Consider the following:
- A whopping 93% of workers report being negatively affected by and unable to deal with conflict on the job.
- Senior executives spend over half their time resolving personality conflicts at work and that is almost double the time spent in the 1990's
- Litigation for workplace harassment and hostile work environments has gone up exponentially in the past 8 years.
- The cost of employee turnover, estimated at between 30% and 150% of employees' salaries, is leaving large holes in company productivity as well as poor morale.
Why do tensions get so dialed up at work?
- The intensity of change is increasing at an alarming rate.
- The need today is to do more with less when we are already overtaxed physically and emotionally.
- The addiction to information and to smart phones is creating reactive decision-making and ultimately confusion about what to do next.
- Time starvation and anxiety are becoming the norm which makes us all less productive and more defensive.
We need to STOP and re-evaluate before we are all wound so tightly, we end up physically or emotionally damaged.
Here are suggestions for nipping the patterns of responding and reacting, without thinking through the implications of our behavior at work. (Hint: These suggestions will be equally as effective when you bring them into your family life):
- Think before you speak: Make sure you know the direction you want to go. Have at least three short bullet points before each and every conversation. Ask yourself "what will be the greatest outcome here?"

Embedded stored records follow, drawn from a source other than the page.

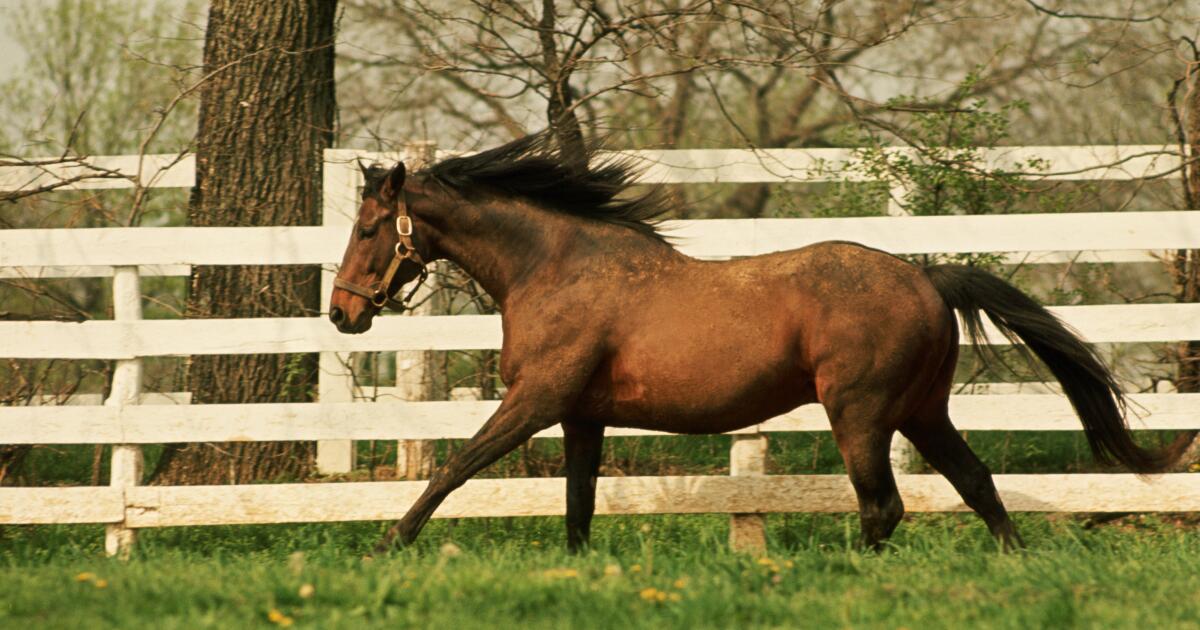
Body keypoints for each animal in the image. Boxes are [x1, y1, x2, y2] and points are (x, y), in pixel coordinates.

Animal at [328, 132, 1190, 549]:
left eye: (370, 227)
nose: (343, 314)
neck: (556, 268)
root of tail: (927, 278)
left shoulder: (535, 399)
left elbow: (454, 469)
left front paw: (389, 545)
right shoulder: (581, 416)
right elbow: (577, 507)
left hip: (860, 415)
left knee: (883, 506)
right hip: (921, 412)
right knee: (975, 484)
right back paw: (1014, 561)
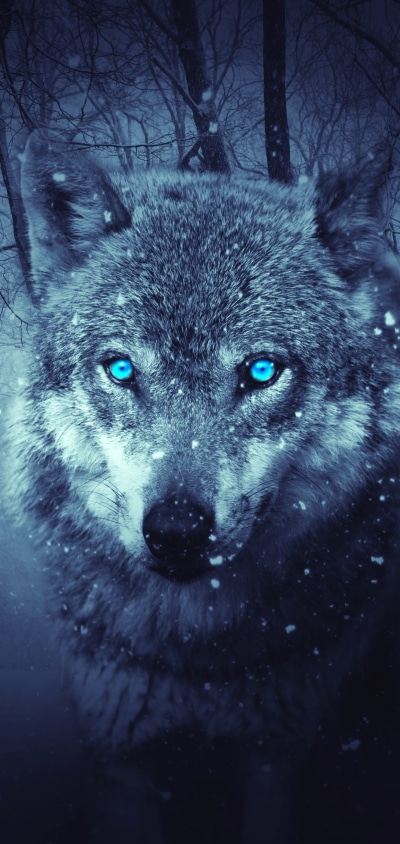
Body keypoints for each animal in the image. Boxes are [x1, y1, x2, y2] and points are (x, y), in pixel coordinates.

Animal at [3, 131, 400, 842]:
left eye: (261, 371)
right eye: (121, 369)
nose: (177, 531)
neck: (197, 658)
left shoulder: (277, 755)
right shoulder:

- Stay big picture: Let others give you input. Stay with what you want to accomplish and then let others help you decide the shortest route with the fewest potholes. You don't have to have every answer all the time.
- Silence is still communicating: Give others time to respond. Count to ten or even twenty before you jump in with your own thoughts. Often silence will give the moments needed to calm down and shine light on new, more creative thoughts.
- Be visual: Our world is filled with color and sound so when you use words to describe your thoughts and feelings you help others see what is really going on inside. People respond to colors, so talk about feeling blue, or getting purple mad, or wanting to move a tough situation into the yellow of sunshine. Find your own style and be descriptive.
- Get the BUT out of your YES: Qualifiers are deal breakers. When you acknowledge and then add a "but" no one really hears the acknowledgement, they get stuck on the "but." If the situation requires you to add something about your frustration, use "and" if you want to be heard.
- Balance the asking with the listening: Conflict can be resolved faster and smarter when you ask open-ended questions. You know, ask the how, when, where type questions that cannot be answered yes or no. Open ended questions hold people accountable and then your job is really to be quiet and listen. Only after they finish do you tell your part of the tale.
- Keep the door open: End the time, even if you are not completely satisfied with the outcome by saying "It means a lot to me to be talking about these difficult issues and let's work together to get to a good conclusion." If someone knows that talking things out really means a lot to you, the chances are they will respond in a more positive way. If you let them know you are in it together, that seals the deal to change things for the better.
Conflict will never go away however, it can be tamed and used as great fertilizer for next level collaboration. You are the key to making the conflict move faster or slower. It takes discipline and determination to stay above the traditional knee-jerk way of being defensive and protecting your turf.
Take a deep breath, a big deep breath and lead the way.